Mukhtar Babayev, ancien employé de la compagnie pétrolière d’Azerbaïdjan va présider la COP29. Les spécialistes du climat ont des avis divergents sur le choix porté sur l’actuel ministre de l’Écologie. Youssouph Bodian, Vice-président de l’Association des Journalistes pour la Transparence dans les Ressources Extractives et la Préservation de l’Environnement (AJTREPE), parle d’un paradoxe. Il évoque tout de même des pistes qui pourraient donner des idées aux septiques.
APM : Comment analysez-vous le choix porté sur Mukhtar Babayev pour présider la COP29 ?
Y.B : C’est assez paradoxale au vue de l’objectif principal de la Conférence des parties sur le climat, qui est de réduire le réchauffement de la planète. Et aujourd’hui, les scientifiques ont prouvé que les énergies fossiles contribuent plus dans les émissions de gaz à effet de serre. Qu’un homme issu de ce secteur préside la prochaine COP peut suciter plusieurs interrogations.
Mais ça peut aussi être interprété comme une volonté de l’Azerbaïdjan de rester sur la logique des Émirats Arabes Unis qui a pu inscrire la question des énergies fossiles dans l’agenda des négociations lors de la COP28. Ce qui a d’ailleurs permis d’avoir un accord sur une « transition hors des énergies fossiles ». Ce qui a mon sens est une grande avancée puisque dans les précédentes COP le sujet est très souvent élucidé à cause des grands lobbies pétroliers qui déploient plusieurs représentants à la table des négociations.
APM : Un autre pétrolier à la tête de la COP, après le Sultan Al-Jaber.
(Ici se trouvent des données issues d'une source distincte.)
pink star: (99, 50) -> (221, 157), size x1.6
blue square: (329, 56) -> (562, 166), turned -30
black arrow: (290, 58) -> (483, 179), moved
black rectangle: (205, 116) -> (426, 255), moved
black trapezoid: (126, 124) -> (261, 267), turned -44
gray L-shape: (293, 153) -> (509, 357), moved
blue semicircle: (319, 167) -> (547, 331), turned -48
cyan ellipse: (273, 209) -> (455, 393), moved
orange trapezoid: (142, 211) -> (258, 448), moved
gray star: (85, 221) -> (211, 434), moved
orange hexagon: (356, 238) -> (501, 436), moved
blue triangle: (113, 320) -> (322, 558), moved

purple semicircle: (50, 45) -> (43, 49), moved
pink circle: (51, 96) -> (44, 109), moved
Y’a t-il un problème d’engagement de la part des pays pétroliers ?
Y.B : Je pense que les grands pays pétroliers, notamment du golf ont peur de l’idée d’abandonner les énergies fossiles sur lesquelles reposent leurs économies. C’est pourquoi ils essaient, à tout prix, de ralentir la transition tant souhaitée vers les énergies renouvelables. Mais les décisions prises à la COP28 de Doha, sous l’impulsion du Sultan Al-Jaber, ont pu changer l’opinion des observateurs qui étaient sceptiques au départ. La société civile avait émis beaucoup de réserves après la désignation de ce mania du pétrole pour présider la COP28. Mais, il faut reconnaître qu’il a pu rendre opérationnel le fonds pour les pertes et dommages qui avait été mis en place lors de la COP27 en Egypte. Et les Émirats Arabes Unis ont été les premiers à contribuer à hauteur de 100 millions de Dollars. Même si c’est loin d’être suffisant pour combler les besoins de continents comme l’Afrique, qui est la plus impactée par les effets des changements climatiques. Il y a un début de changement dans la démarche des pays pétroliers, mais la bataille est très loin d’être gagnée.
APM : Quelle doit être la posture des organisations pro climat ?
Y.B : La société civile qui se bat pour la préservation du climat doit continuer à mettre la pression sur les pays pétroliers et développés qui sont responsables de la situation que vit la planète. Le plaidoyer doit se poursuire avec un niveau d’exigence encore plus élevé. Au delà de baisser le niveau de réchauffement, les pays responsables doivent réparer les dommages engendrés dans les pays pauvres qui n’ont pas les moyens de s’adapter.
L’enjeu principal des pays comme les nôtres, c’est de veiller à ce que les différents fonds, mis en place, soient alimentés de manière contraignante. Mais aussi qu’on allège les modalités d’accès à ces fonds, qui sont très complexes. Le processus est irréversible et nos populations en souffrent. L’érosion côtière, les inondations, la sécheresse sont, entre autres, des phénomènes que nous subissons sans avoir les moyens de faire face.